The spectacular 18th-century sea fortress at Suomenlinna is a UNESCO World Heritage site and is spread over six islands reached by a 15-minute ferry from Market Square. Anyone using a wheelchair or mobility scooter may travel on the HSL Ferry for free.

“There are lots of cobblestones and some tricky height differences, but I would still recommend going,” says Kalmari. “What I like to do most at Suomenlinna is ride around the islands and admire the scenery.”

Consult the map available on the Suomenlinna website or from the tourist office in the Jetty Barracks building, and follow the blue route for the easiest way around the islands. There are five accessible toilets in Suomenlinna and several restaurants, including Bastion Bistro, Restaurant Susisaari, Viaporin Deli and Restaurant Suomenlinna Brewery that have ramps and accessible toilet facilities.

The sea fortress at Suomenlinna is a UNESCO World Heritage site | © palle porila / Alamy Stock Photo

Hotels

All new hotels in Helsinki by law have to have facilities for those with limited mobility, so there are several suitable hotels throughout the city. Choosing one close to the city centre means the main sights, restaurants and Baltic shoreline are all within easy reach.

GLO Hotel Kluuvi

Right in the centre of the city next to the historic main road, this sleek and modern 4-star hotel is close to Helsinki’s Cathedral, Central Station and Kämp Galleria Shopping Centre. It has several wheelchair accessible rooms, an on-site spa and an excellent all-day restaurant serving breakfast, a hearty buffet lunch and à la carte dinners. Be sure to order the churros with chilli chocolate dip.

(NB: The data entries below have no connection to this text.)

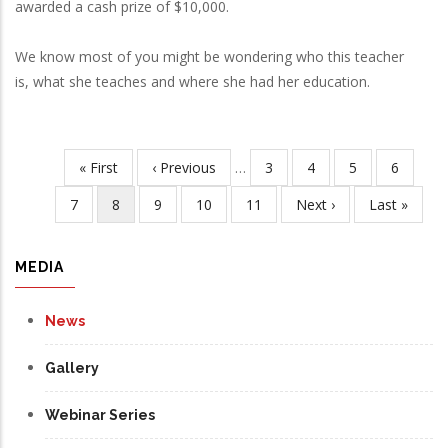
awarded a cash prize of $10,000.
We know most of you might be wondering who this teacher
is, what she teaches and where she had her education.
First
« First
Previous
‹ Previous
…
Page
3
Page
4
Page
5
Page
6
Pagination
page
page
Page
7
Current
8
Page
9
Page
10
Page
11
Next
Next ›
Last
Last »
page
page
page
MEDIA
News
Gallery
Webinar Series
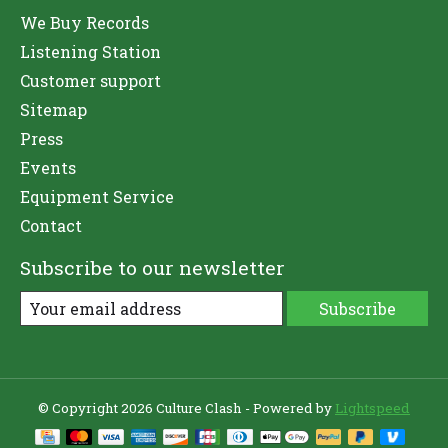
We Buy Records
Listening Station
Customer support
Sitemap
Press
Events
Equipment Service
Contact
Subscribe to our newsletter
Subscribe
© Copyright 2026 Culture Clash - Powered by
Lightspeed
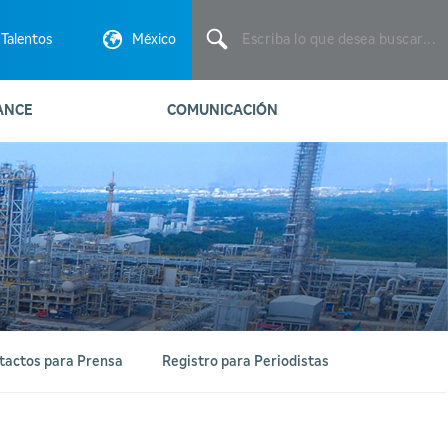
Escriba
lo
Talentos
México
que
desea
buscar...
ANCE
COMUNICACIÓN
tactos para Prensa
Registro para Periodistas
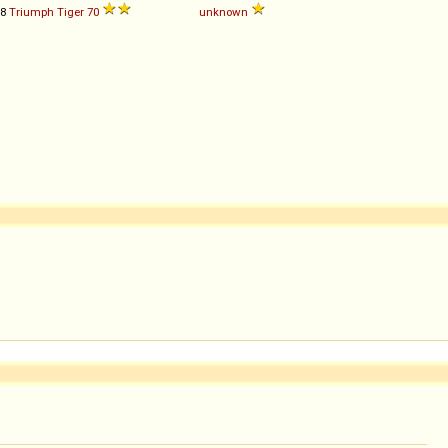
38
Triumph
Tiger
70
unknown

GLO Hotel Kluuvi on Kluuvikatu Street is close to many central cites in the city | © Ryhor Bruyeu / Alamy Stock Photo

Hotel Arthur

This 3-star hotel in the city centre is the ideal fuss-free option if location is key. First established in 1907, the hotel is in a beautiful Art Nouveau building very close to the Central Station and most of the city’s major sights. It has two accessible rooms, a disabled access toilet on the fourth floor (ask reception for a key), free WiFi, an all-day restaurant and a snack bar in reception.

Scandic Simonkenttä

Perfectly placed for sights and shopping, this modern 4-star hotel has a relaxing rooftop bar, 24-hour shop, extensive breakfast buffet and excellent accessible facilities. These include 10 disabled rooms, guaranteed clear walkways between the reception and lifts, a hearing induction loop at the reception desk and wide walkways to the bar and restaurant. There are also accessible toilets in public areas and disabled parking spaces. Staff are friendly and trained to cater for guests with additional needs.

Helsinki Cathedral was completed in 1852 | © Folio Images / Alamy Stock Photo

Tips

To hire wheelchairs during your trip to Helsinki, simply visit Respecta’s website to reserve equipment. For accessible taxis with a lift or ramp, you can easily order one from Taksi Helsinki on +358 100 0700.